**INSTRUCTIONS TO FOLLOW**
Look through the data below and extract, unchanged, the lines from the one that contains "981 650 251 |" to the one that contains "CORUÑA | 981.55.51.66 |", both included.

-------- DATA FOR THIS TASK --------

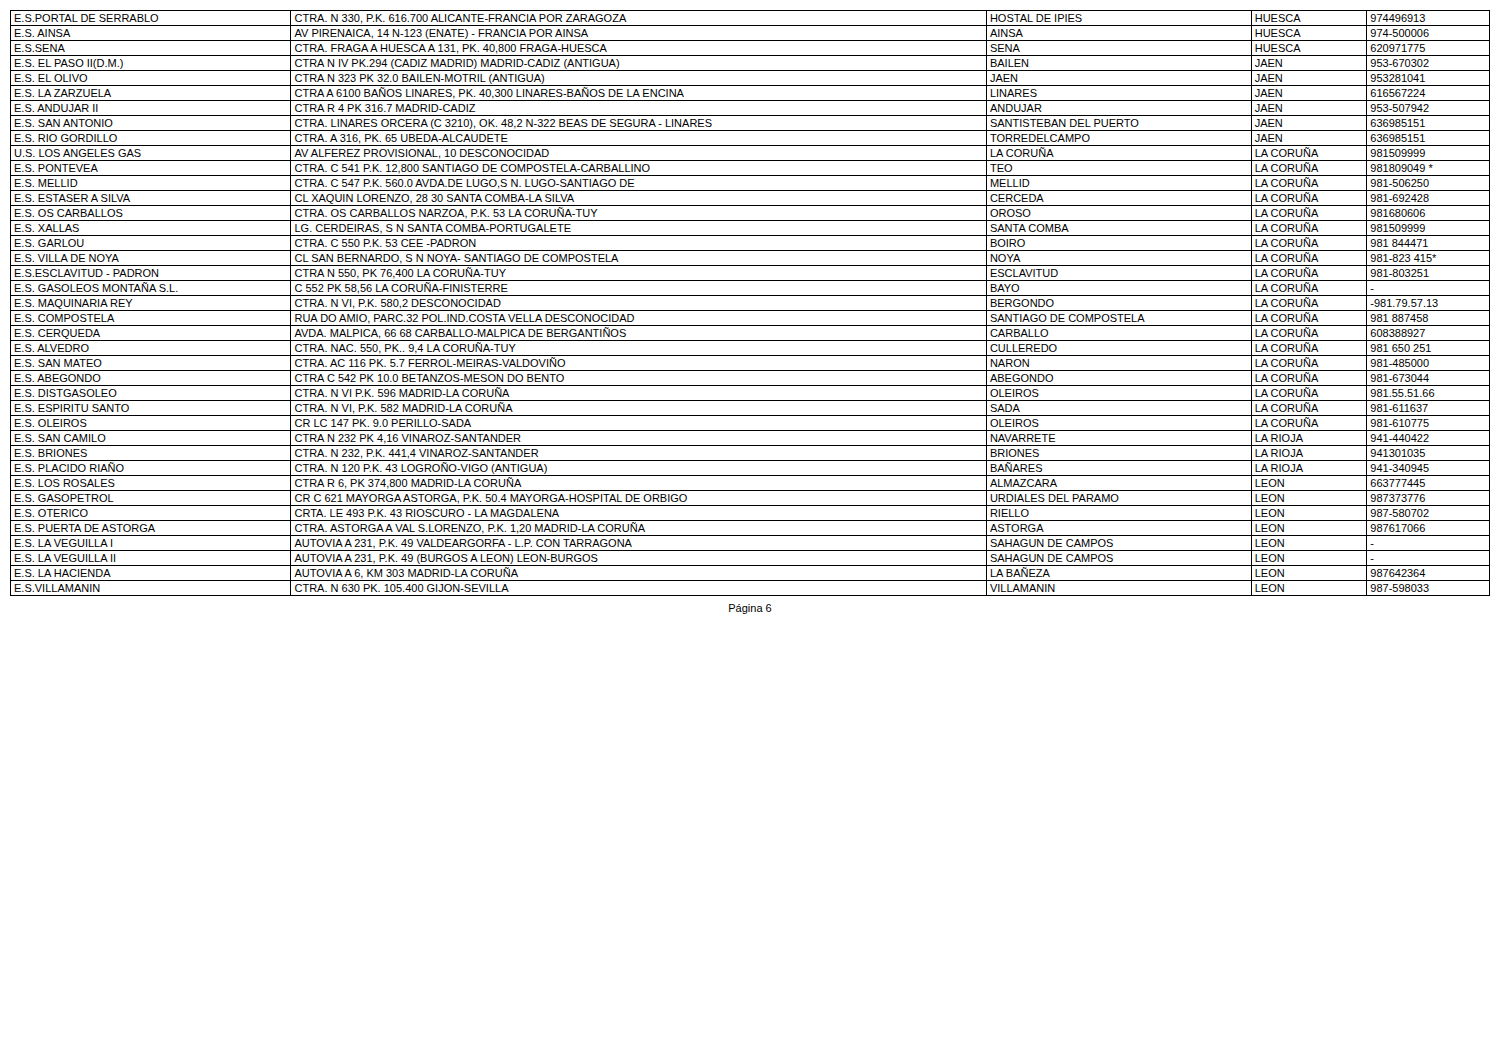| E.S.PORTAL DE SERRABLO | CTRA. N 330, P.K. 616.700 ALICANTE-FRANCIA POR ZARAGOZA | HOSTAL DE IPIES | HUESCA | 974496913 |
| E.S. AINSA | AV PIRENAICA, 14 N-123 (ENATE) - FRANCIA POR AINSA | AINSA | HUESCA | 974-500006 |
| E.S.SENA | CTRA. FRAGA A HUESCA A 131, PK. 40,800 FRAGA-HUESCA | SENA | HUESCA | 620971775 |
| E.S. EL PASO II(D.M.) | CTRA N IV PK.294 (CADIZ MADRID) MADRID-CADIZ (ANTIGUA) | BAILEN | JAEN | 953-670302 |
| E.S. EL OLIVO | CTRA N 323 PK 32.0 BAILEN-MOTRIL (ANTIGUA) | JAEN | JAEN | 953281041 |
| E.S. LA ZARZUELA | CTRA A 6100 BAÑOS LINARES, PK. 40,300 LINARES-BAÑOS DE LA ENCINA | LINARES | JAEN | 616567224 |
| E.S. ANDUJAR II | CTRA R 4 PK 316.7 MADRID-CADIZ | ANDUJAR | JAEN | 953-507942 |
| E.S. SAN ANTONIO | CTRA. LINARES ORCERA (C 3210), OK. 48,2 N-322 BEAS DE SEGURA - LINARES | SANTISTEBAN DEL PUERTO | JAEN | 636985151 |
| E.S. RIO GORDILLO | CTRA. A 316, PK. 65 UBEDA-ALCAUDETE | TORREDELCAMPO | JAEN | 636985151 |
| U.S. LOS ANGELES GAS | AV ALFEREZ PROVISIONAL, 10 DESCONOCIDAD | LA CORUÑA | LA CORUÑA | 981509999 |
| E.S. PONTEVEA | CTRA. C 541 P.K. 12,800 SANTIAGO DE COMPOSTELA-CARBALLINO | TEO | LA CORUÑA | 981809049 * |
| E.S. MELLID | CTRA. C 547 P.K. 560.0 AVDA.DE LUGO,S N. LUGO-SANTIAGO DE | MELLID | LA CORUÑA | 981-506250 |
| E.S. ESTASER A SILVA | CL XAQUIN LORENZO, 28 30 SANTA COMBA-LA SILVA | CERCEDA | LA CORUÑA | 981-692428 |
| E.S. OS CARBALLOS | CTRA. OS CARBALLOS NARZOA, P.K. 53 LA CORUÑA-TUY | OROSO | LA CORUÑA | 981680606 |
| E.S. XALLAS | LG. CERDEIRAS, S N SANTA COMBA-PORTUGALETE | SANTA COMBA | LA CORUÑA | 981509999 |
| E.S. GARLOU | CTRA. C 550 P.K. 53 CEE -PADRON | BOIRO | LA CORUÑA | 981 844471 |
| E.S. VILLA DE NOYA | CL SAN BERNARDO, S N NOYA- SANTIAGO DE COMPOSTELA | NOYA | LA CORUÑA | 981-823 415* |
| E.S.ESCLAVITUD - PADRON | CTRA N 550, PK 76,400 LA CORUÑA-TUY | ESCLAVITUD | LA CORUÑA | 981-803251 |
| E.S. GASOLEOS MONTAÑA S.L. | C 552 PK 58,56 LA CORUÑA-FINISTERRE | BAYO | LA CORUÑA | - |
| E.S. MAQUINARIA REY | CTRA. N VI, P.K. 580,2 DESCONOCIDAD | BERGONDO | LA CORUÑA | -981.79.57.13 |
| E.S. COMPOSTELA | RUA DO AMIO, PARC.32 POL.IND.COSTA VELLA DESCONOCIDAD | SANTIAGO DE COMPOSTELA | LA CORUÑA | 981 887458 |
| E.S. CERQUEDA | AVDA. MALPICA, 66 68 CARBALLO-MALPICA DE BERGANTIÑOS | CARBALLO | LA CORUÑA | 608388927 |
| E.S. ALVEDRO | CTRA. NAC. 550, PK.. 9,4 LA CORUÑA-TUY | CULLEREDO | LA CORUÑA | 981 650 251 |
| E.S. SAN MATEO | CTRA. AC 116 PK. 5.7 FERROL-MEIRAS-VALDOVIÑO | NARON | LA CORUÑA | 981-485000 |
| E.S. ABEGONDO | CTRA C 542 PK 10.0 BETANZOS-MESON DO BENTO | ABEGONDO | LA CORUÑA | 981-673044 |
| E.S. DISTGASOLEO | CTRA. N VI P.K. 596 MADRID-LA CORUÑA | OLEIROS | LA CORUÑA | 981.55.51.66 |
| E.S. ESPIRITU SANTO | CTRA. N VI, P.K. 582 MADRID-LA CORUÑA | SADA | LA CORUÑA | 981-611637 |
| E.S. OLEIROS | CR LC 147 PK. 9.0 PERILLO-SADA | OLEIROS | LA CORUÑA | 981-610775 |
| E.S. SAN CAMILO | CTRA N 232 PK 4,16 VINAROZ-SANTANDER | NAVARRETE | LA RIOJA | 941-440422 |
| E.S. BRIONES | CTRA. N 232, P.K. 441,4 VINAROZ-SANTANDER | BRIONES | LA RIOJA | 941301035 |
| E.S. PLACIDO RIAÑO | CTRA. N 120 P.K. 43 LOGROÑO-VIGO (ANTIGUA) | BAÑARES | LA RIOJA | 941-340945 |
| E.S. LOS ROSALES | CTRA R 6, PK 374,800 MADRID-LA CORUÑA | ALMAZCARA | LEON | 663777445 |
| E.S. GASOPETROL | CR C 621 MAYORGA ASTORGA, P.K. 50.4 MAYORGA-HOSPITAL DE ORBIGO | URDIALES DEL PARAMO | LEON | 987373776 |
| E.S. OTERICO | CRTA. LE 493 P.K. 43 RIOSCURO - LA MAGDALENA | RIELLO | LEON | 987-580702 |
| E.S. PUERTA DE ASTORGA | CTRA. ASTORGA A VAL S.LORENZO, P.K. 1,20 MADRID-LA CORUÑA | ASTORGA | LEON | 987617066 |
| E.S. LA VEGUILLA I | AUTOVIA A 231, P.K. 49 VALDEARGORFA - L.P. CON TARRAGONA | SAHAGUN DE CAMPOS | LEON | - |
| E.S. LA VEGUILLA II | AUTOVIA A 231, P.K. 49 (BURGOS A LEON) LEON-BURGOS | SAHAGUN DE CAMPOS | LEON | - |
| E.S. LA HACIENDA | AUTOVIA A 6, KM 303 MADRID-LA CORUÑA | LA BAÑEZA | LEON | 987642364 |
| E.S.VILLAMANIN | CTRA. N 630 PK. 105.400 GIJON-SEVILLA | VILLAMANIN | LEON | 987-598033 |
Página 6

--------

**RESULT OF THE TASK**
| E.S. ALVEDRO | CTRA. NAC. 550, PK.. 9,4 LA CORUÑA-TUY | CULLEREDO | LA CORUÑA | 981 650 251 |
| E.S. SAN MATEO | CTRA. AC 116 PK. 5.7 FERROL-MEIRAS-VALDOVIÑO | NARON | LA CORUÑA | 981-485000 |
| E.S. ABEGONDO | CTRA C 542 PK 10.0 BETANZOS-MESON DO BENTO | ABEGONDO | LA CORUÑA | 981-673044 |
| E.S. DISTGASOLEO | CTRA. N VI P.K. 596 MADRID-LA CORUÑA | OLEIROS | LA CORUÑA | 981.55.51.66 |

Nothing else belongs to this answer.